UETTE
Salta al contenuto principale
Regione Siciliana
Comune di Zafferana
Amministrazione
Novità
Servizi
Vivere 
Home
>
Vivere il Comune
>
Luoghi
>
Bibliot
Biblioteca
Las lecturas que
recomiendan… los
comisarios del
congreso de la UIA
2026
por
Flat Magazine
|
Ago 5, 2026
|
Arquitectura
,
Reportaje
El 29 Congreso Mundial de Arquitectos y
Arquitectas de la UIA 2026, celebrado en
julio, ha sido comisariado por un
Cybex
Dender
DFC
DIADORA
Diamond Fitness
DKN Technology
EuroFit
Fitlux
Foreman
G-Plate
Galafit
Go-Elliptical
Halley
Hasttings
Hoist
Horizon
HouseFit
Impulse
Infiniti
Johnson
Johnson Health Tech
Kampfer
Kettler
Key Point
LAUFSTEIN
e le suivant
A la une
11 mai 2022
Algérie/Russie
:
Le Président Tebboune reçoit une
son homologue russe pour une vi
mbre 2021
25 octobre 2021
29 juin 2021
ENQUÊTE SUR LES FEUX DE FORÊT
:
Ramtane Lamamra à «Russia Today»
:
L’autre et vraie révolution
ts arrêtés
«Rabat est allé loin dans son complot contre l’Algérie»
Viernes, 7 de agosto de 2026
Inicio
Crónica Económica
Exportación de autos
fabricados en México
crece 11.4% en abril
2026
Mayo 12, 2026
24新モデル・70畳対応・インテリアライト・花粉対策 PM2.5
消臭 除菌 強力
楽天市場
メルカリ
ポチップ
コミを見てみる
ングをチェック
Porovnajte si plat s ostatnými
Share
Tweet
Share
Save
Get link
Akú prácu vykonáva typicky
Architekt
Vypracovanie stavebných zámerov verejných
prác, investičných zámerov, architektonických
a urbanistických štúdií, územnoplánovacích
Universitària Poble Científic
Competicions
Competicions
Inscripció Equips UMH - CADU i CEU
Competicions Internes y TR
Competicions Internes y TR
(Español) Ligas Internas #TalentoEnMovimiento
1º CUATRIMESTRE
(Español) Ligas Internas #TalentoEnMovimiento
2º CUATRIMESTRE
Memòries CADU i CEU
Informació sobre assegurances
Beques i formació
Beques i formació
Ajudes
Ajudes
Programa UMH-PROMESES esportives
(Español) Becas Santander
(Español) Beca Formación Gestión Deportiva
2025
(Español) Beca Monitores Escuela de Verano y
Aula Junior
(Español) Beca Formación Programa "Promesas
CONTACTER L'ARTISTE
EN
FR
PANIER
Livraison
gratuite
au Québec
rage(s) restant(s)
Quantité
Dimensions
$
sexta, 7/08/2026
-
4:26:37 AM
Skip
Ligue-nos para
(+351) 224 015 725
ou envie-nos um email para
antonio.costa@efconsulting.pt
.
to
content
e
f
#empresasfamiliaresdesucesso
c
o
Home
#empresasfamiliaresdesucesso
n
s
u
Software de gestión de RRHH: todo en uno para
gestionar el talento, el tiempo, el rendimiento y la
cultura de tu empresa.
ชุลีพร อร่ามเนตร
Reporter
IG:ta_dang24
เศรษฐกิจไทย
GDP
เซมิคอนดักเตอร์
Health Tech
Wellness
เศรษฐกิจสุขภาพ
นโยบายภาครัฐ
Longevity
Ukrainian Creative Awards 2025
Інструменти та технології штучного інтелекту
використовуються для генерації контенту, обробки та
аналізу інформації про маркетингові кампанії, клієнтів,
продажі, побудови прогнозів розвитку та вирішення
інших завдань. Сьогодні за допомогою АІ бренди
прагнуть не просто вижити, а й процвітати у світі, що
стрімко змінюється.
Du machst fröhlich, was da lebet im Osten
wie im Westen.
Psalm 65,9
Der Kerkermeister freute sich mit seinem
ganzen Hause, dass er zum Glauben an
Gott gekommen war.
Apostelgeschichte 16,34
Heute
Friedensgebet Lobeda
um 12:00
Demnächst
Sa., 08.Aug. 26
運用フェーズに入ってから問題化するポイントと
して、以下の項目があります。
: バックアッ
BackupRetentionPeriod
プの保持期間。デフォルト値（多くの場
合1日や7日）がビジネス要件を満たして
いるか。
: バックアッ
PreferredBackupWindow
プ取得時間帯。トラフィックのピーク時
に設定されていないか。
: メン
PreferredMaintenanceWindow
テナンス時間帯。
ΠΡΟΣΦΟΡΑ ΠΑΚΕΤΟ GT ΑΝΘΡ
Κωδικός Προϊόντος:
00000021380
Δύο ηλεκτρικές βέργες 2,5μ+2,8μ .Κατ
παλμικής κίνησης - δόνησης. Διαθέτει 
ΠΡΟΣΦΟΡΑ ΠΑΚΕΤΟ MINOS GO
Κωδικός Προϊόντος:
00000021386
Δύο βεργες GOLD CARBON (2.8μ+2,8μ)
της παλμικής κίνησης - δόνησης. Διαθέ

------------------------------

What's wanted is each line above, transcribed with nothing altered.

## TASK ANSWER
UETTE
Salta al contenuto principale
Regione Siciliana
Comune di Zafferana
Amministrazione
Novità
Servizi
Vivere 
Home
>
Vivere il Comune
>
Luoghi
>
Bibliot
Biblioteca
Las lecturas que
recomiendan… los
comisarios del
congreso de la UIA
2026
por
Flat Magazine
|
Ago 5, 2026
|
Arquitectura
,
Reportaje
El 29 Congreso Mundial de Arquitectos y
Arquitectas de la UIA 2026, celebrado en
julio, ha sido comisariado por un
Cybex
Dender
DFC
DIADORA
Diamond Fitness
DKN Technology
EuroFit
Fitlux
Foreman
G-Plate
Galafit
Go-Elliptical
Halley
Hasttings
Hoist
Horizon
HouseFit
Impulse
Infiniti
Johnson
Johnson Health Tech
Kampfer
Kettler
Key Point
LAUFSTEIN
e le suivant
A la une
11 mai 2022
Algérie/Russie
:
Le Président Tebboune reçoit une
son homologue russe pour une vi
mbre 2021
25 octobre 2021
29 juin 2021
ENQUÊTE SUR LES FEUX DE FORÊT
:
Ramtane Lamamra à «Russia Today»
:
L’autre et vraie révolution
ts arrêtés
«Rabat est allé loin dans son complot contre l’Algérie»
Viernes, 7 de agosto de 2026
Inicio
Crónica Económica
Exportación de autos
fabricados en México
crece 11.4% en abril
2026
Mayo 12, 2026
24新モデル・70畳対応・インテリアライト・花粉対策 PM2.5
消臭 除菌 強力
楽天市場
メルカリ
ポチップ
コミを見てみる
ングをチェック
Porovnajte si plat s ostatnými
Share
Tweet
Share
Save
Get link
Akú prácu vykonáva typicky
Architekt
Vypracovanie stavebných zámerov verejných
prác, investičných zámerov, architektonických
a urbanistických štúdií, územnoplánovacích
Universitària Poble Científic
Competicions
Competicions
Inscripció Equips UMH - CADU i CEU
Competicions Internes y TR
Competicions Internes y TR
(Español) Ligas Internas #TalentoEnMovimiento
1º CUATRIMESTRE
(Español) Ligas Internas #TalentoEnMovimiento
2º CUATRIMESTRE
Memòries CADU i CEU
Informació sobre assegurances
Beques i formació
Beques i formació
Ajudes
Ajudes
Programa UMH-PROMESES esportives
(Español) Becas Santander
(Español) Beca Formación Gestión Deportiva
2025
(Español) Beca Monitores Escuela de Verano y
Aula Junior
(Español) Beca Formación Programa "Promesas
CONTACTER L'ARTISTE
EN
FR
PANIER
Livraison
gratuite
au Québec
rage(s) restant(s)
Quantité
Dimensions
$
sexta, 7/08/2026
-
4:26:37 AM
Skip
Ligue-nos para
(+351) 224 015 725
ou envie-nos um email para
antonio.costa@efconsulting.pt
.
to
content
e
f
#empresasfamiliaresdesucesso
c
o
Home
#empresasfamiliaresdesucesso
n
s
u
Software de gestión de RRHH: todo en uno para
gestionar el talento, el tiempo, el rendimiento y la
cultura de tu empresa.
ชุลีพร อร่ามเนตร
Reporter
IG:ta_dang24
เศรษฐกิจไทย
GDP
เซมิคอนดักเตอร์
Health Tech
Wellness
เศรษฐกิจสุขภาพ
นโยบายภาครัฐ
Longevity
Ukrainian Creative Awards 2025
Інструменти та технології штучного інтелекту
використовуються для генерації контенту, обробки та
аналізу інформації про маркетингові кампанії, клієнтів,
продажі, побудови прогнозів розвитку та вирішення
інших завдань. Сьогодні за допомогою АІ бренди
прагнуть не просто вижити, а й процвітати у світі, що
стрімко змінюється.
Du machst fröhlich, was da lebet im Osten
wie im Westen.
Psalm 65,9
Der Kerkermeister freute sich mit seinem
ganzen Hause, dass er zum Glauben an
Gott gekommen war.
Apostelgeschichte 16,34
Heute
Friedensgebet Lobeda
um 12:00
Demnächst
Sa., 08.Aug. 26
運用フェーズに入ってから問題化するポイントと
して、以下の項目があります。
: バックアッ
BackupRetentionPeriod
プの保持期間。デフォルト値（多くの場
合1日や7日）がビジネス要件を満たして
いるか。
: バックアッ
PreferredBackupWindow
プ取得時間帯。トラフィックのピーク時
に設定されていないか。
: メン
PreferredMaintenanceWindow
テナンス時間帯。
ΠΡΟΣΦΟΡΑ ΠΑΚΕΤΟ GT ΑΝΘΡ
Κωδικός Προϊόντος:
00000021380
Δύο ηλεκτρικές βέργες 2,5μ+2,8μ .Κατ
παλμικής κίνησης - δόνησης. Διαθέτει 
ΠΡΟΣΦΟΡΑ ΠΑΚΕΤΟ MINOS GO
Κωδικός Προϊόντος:
00000021386
Δύο βεργες GOLD CARBON (2.8μ+2,8μ)
της παλμικής κίνησης - δόνησης. Διαθέ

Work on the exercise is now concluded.